While the Nexus 6 and Nexus 9 were brought into the world with Android 5.0 Lollipop, other devices were of course rolled off their respective production lines running a different version of Android, including all current Nexus devices from the past two years. Since Lollipop arrived at the AOSP, Motorola went ahead and jumped the gun and released Android 5.0 updates for the Pure Edition of the Moto X (2014) and unlocked Moto G (2014) devices. This – along with the announcements that LG was rolling out a Lollipop update in Poland, and the SHIELD Tablet getting Android 5.0 November 18th – didn’t exactly go down well with Nexus users that were still waiting for their OTA updates. This sort of thing is just silly, regardless of whether you’re a Nexus user or a Sony owner, an HTC fan or indeed a Samsung fan, you shouldn’t be mad about others getting big Android updates before you, you should be happening this is happening at long last.

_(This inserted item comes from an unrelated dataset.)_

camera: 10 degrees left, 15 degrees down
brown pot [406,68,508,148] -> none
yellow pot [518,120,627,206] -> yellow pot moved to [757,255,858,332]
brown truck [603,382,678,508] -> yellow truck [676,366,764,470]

For such a long time now, devices blessed by Google’s special touch with ‘Nexus’ stamped on their hardware have gotten Android updates weeks, and often months, before any other device. Finally, after years of promises from Google that they’re trying to make it easier for OEMs to upgrade their devices, it’s finally happening; devices are getting the latest version of Android sooner than ever before. Not only has this taken longer than it really should have done, but it’s also a big deal.

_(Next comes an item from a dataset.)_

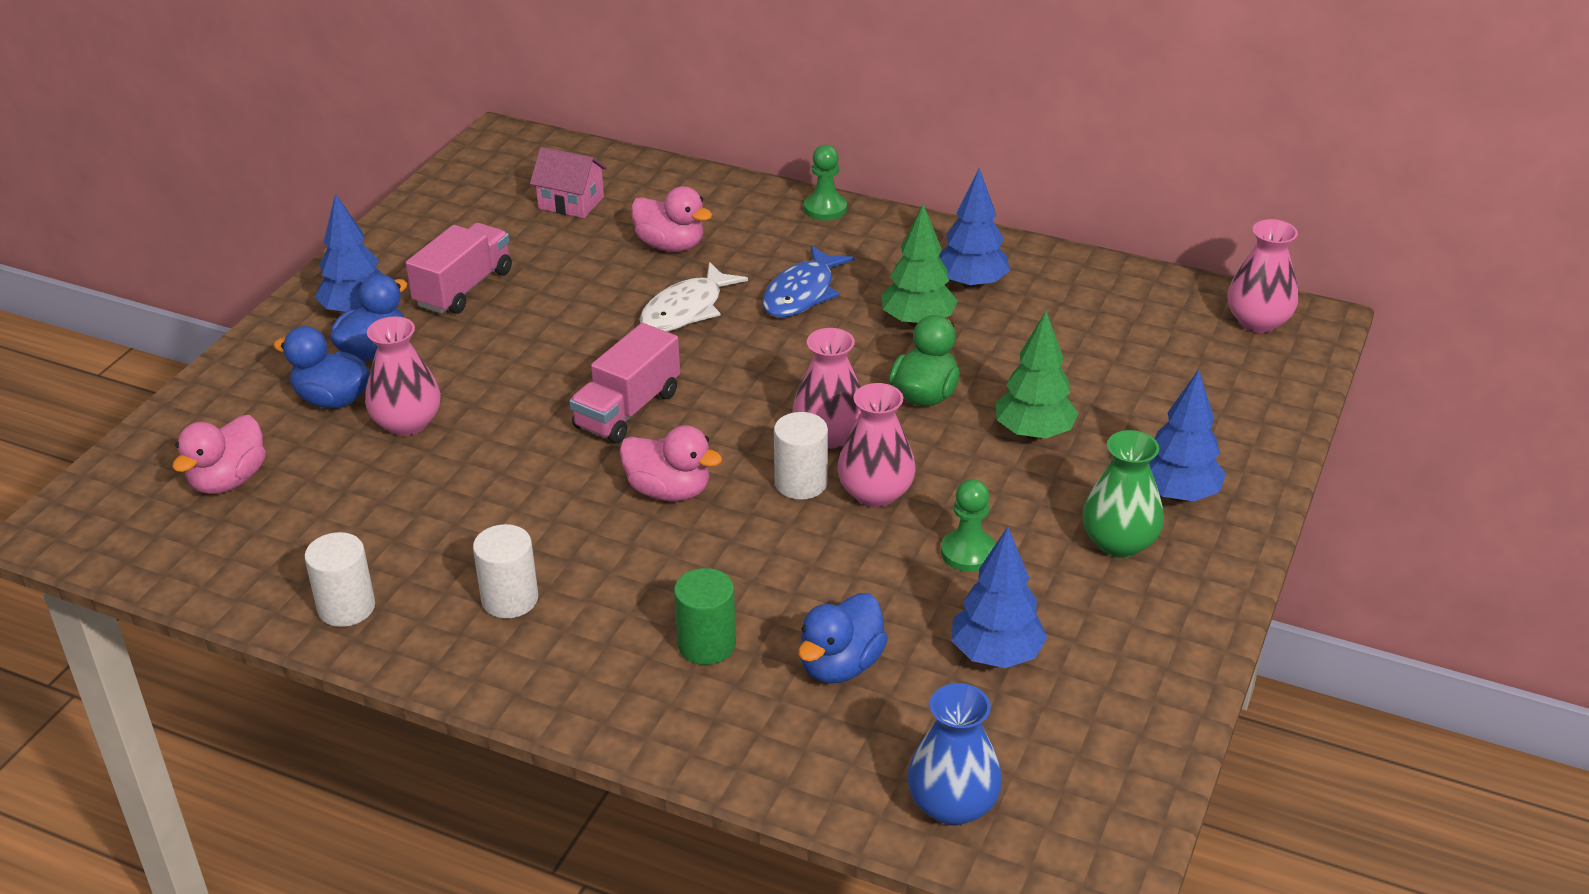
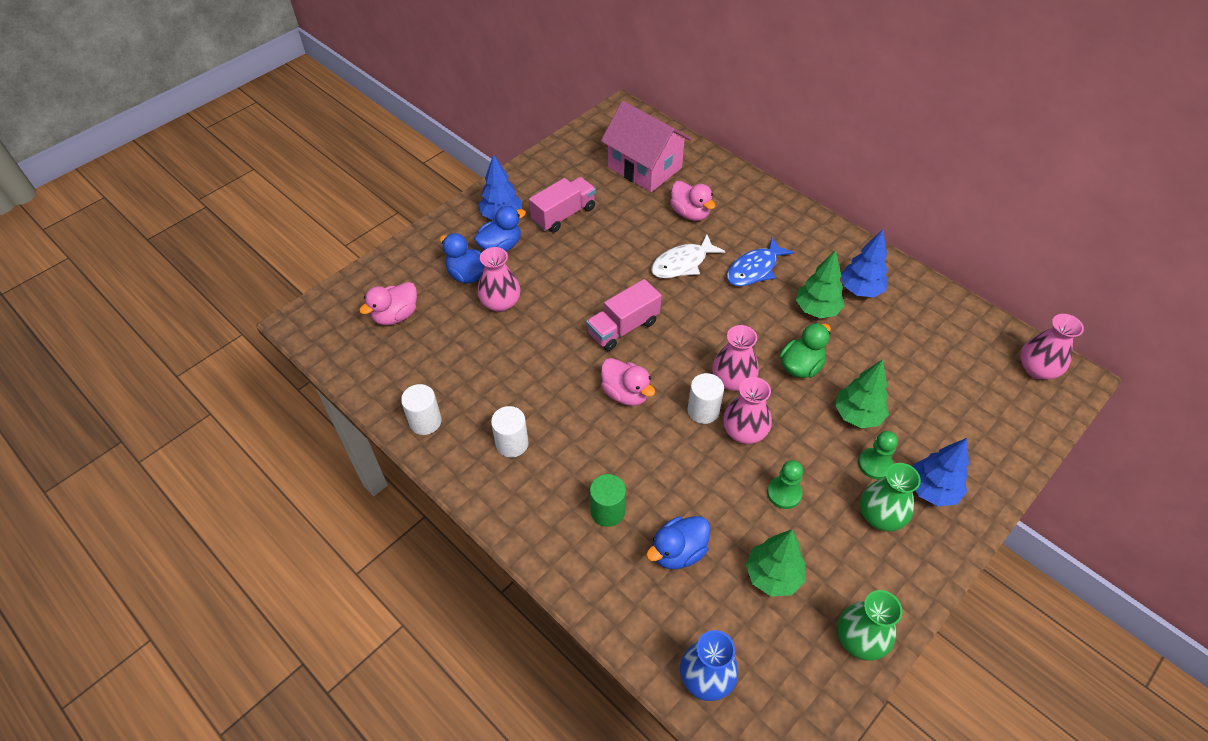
camera: 20 degrees right, 15 degrees up
pink house [530,147,607,218] -> pink house [601,101,691,192], size x1.85
green pawn [804,145,847,220] -> green pawn moved to [858,431,898,480]
blue tree [951,527,1047,668] -> green tree [746,530,805,596]
none -> green vase [837,590,903,661]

Manufacturers are clearly paying more attention to Android in general. No longer does it seem – to me at least – that manufacturers view Android as an enabler to create their own great devices, but as an excellent platform they need to get behind with some more gusto. I’m sure that this has a lot to do with the change at Android’s helm, from Andy Rubin (a brilliant mind not exactly known for his cooperation with Android partners) to Sundar Pichai, the man that helped Chromebooks take off by working closely with OEM partners. To see pretty much every major Android name take interest in Lollipop – and publicly make a point of it – is something we haven’t seen before. Sony has taken the Android 5.0 source code and delivered a barebones version of Lollipop for the Xperia Z2 and Xperia Z3, Motorola has already rolled out fullblown updates, NVIDIA is updating the SHIELD in less than a week from now and LG is testing the waters with an update of their own.

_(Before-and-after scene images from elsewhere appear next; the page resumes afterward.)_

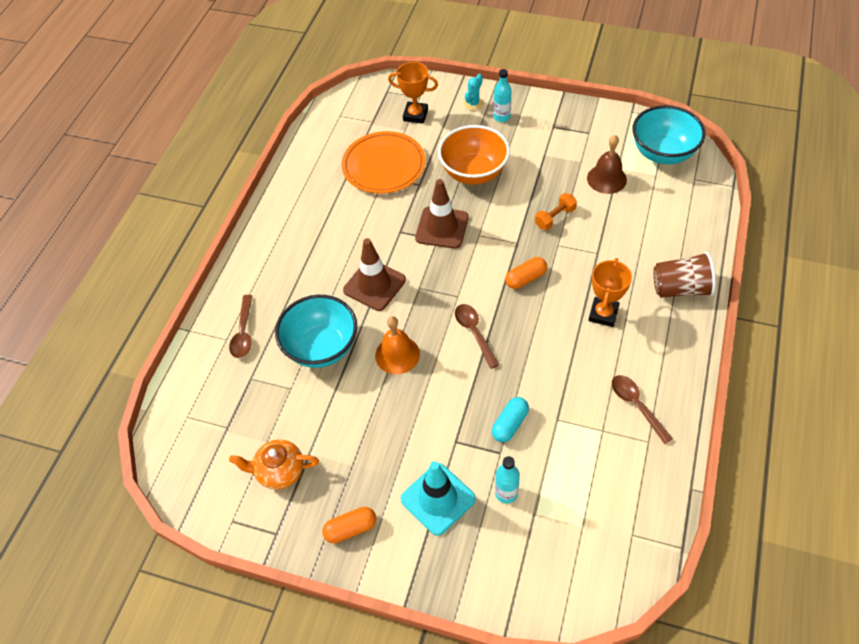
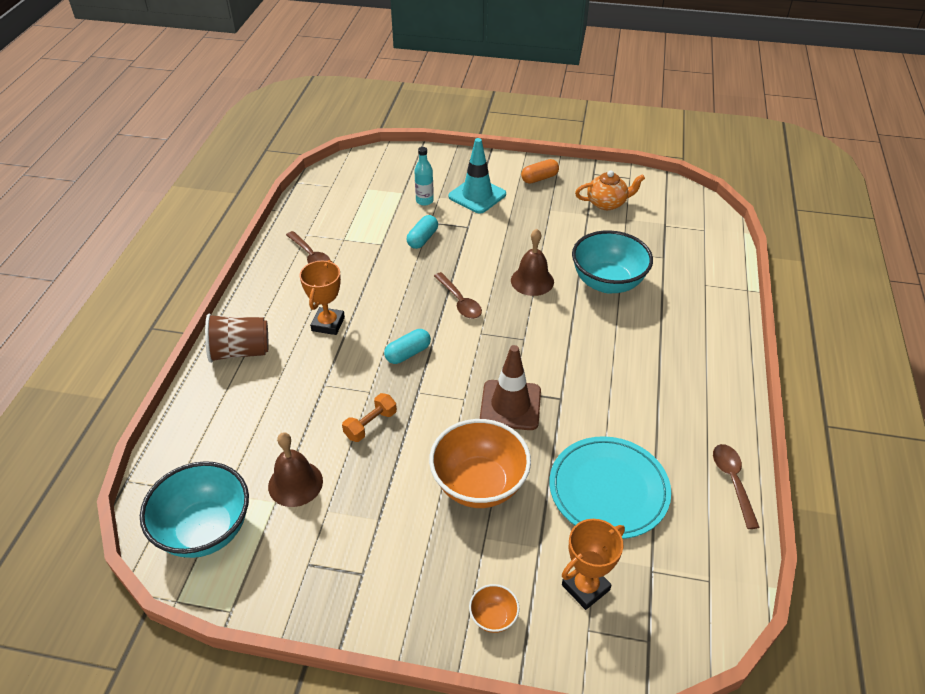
camera: 170 degrees right, 10 degrees down
brown spoon [229,295,252,358] -> brown spoon moved to [713,444,760,529]
orange plate [342,131,426,194] -> turquoise plate [549,436,671,539]
brown traffic cone [343,238,406,311] -> none
orange bell [375,316,420,374] -> brown bell [511,229,554,296]
orange trophy [388,62,438,124] -> orange trophy turned 45 degrees counterclockwise [562,519,625,610]
turquoise cactus [464,74,484,111] -> orange bowl [469,584,519,633]
turquoise bottle [494,69,512,122] -> none
orange capsule [505,257,547,289] -> turquoise capsule [384,329,431,364]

It seems people have been paying attention to the modest success of Motorola, a company that decided to add their key features on top of stock Android and leave it alone, rather than messing around with the whole look and feel. I doubt the Moto G or Moto X from last year would have been anywhere near as popular if it weren’t for their promises – and deliverance – of speedy software updates. There’s a reason some people like their Nexus devices so much, they don’t like waiting and there’s nothing wrong with it. It seems that now, we’re finally reaching a point where users don’t need to choose a Nexus device if they want updates in a relatively speedy manner, which is pretty great because there are features out there that suit some users better than others.

I went from a Nexus 5 to an Xperia Z2 a few months ago and I love it, it’s a little on the large side to say it has a 5.2-inch display, but it’s well built, speedy and it’s just pretty great all round. I’m sure Sony won’t be as quick as everyone else has been, but to think that I won’t have to wait anywhere near as long as I would have done for this update a year or so ago is pretty inspiring. We’ll all get our updates, and there’s going to be a few hiccups here and there, but we don’t need to bicker and complain just because we’re not “FIRST!” I’m happy for my Z2 to wait a little longer than others as long as the update is solid, and to see the Moto X, the SHIELD Tablet and the LG G3 get updates fairly quicker after the source code dropped, has me excited, rather than waving my fist.